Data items
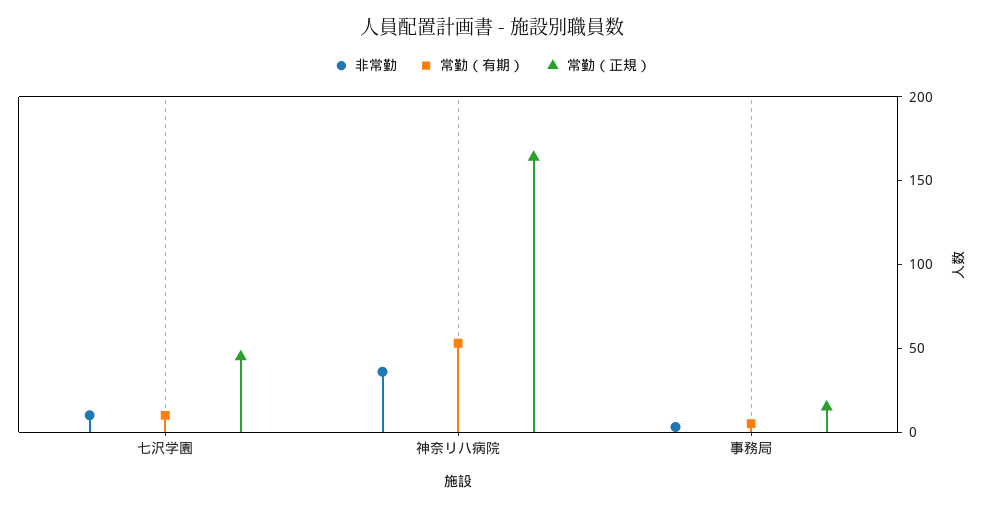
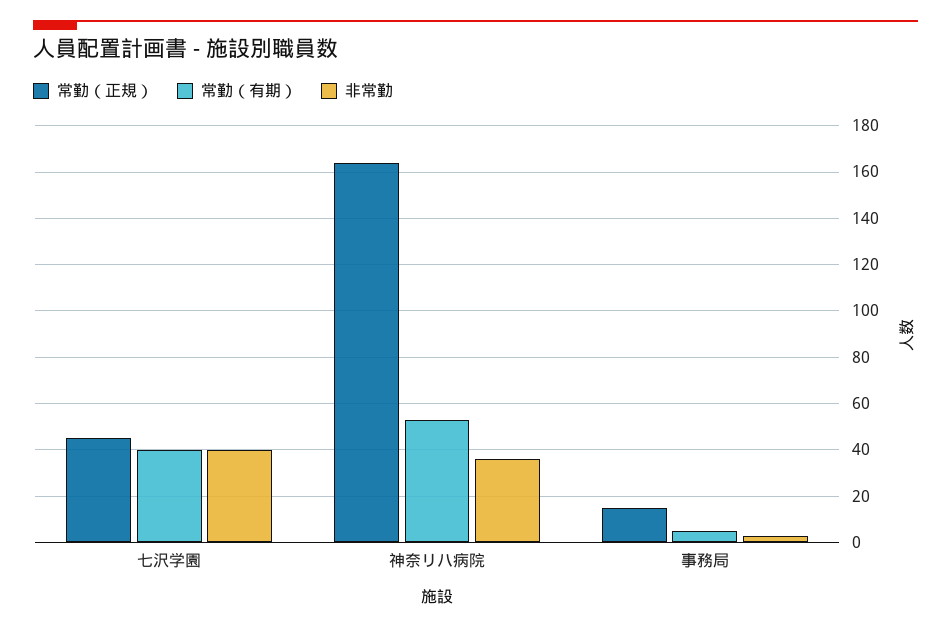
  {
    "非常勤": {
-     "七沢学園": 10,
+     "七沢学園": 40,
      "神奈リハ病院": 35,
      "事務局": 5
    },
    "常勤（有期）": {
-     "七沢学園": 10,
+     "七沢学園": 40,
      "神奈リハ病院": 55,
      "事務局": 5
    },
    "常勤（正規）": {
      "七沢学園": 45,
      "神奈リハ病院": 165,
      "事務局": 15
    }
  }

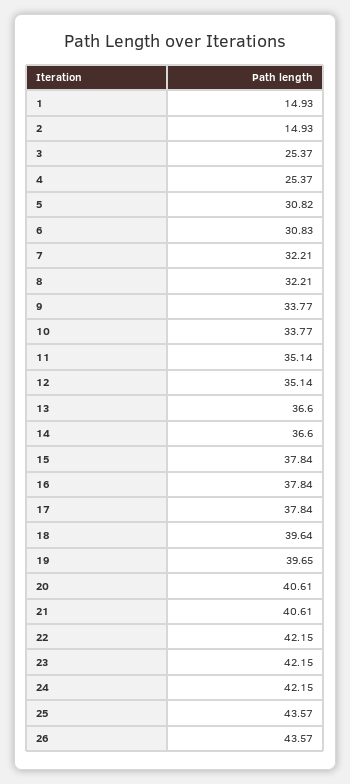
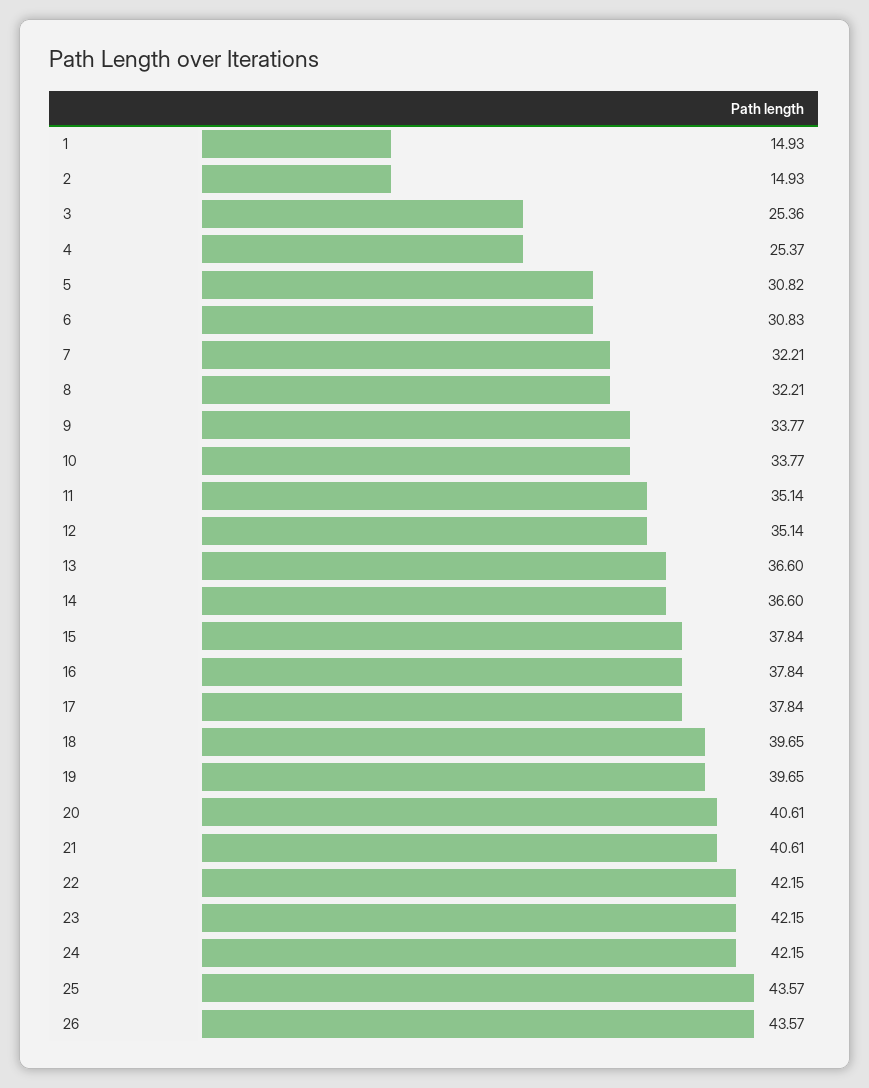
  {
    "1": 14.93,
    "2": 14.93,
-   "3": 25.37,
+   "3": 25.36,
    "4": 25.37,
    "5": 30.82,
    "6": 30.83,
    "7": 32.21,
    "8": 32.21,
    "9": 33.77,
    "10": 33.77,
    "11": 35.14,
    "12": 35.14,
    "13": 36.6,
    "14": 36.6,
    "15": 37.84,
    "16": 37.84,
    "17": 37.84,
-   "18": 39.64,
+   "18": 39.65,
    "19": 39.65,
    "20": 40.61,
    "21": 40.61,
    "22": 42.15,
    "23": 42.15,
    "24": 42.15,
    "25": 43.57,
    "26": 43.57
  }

= TASK =
Output the data exactly. Pictures don't belong in the result.

= SOLUTION TO THIS TASK =
  {
    "非常勤": {
-     "七沢学園": 10,
+     "七沢学園": 40,
      "神奈リハ病院": 35,
      "事務局": 5
    },
    "常勤（有期）": {
-     "七沢学園": 10,
+     "七沢学園": 40,
      "神奈リハ病院": 55,
      "事務局": 5
    },
    "常勤（正規）": {
      "七沢学園": 45,
      "神奈リハ病院": 165,
      "事務局": 15
    }
  }

  {
    "1": 14.93,
    "2": 14.93,
-   "3": 25.37,
+   "3": 25.36,
    "4": 25.37,
    "5": 30.82,
    "6": 30.83,
    "7": 32.21,
    "8": 32.21,
    "9": 33.77,
    "10": 33.77,
    "11": 35.14,
    "12": 35.14,
    "13": 36.6,
    "14": 36.6,
    "15": 37.84,
    "16": 37.84,
    "17": 37.84,
-   "18": 39.64,
+   "18": 39.65,
    "19": 39.65,
    "20": 40.61,
    "21": 40.61,
    "22": 42.15,
    "23": 42.15,
    "24": 42.15,
    "25": 43.57,
    "26": 43.57
  }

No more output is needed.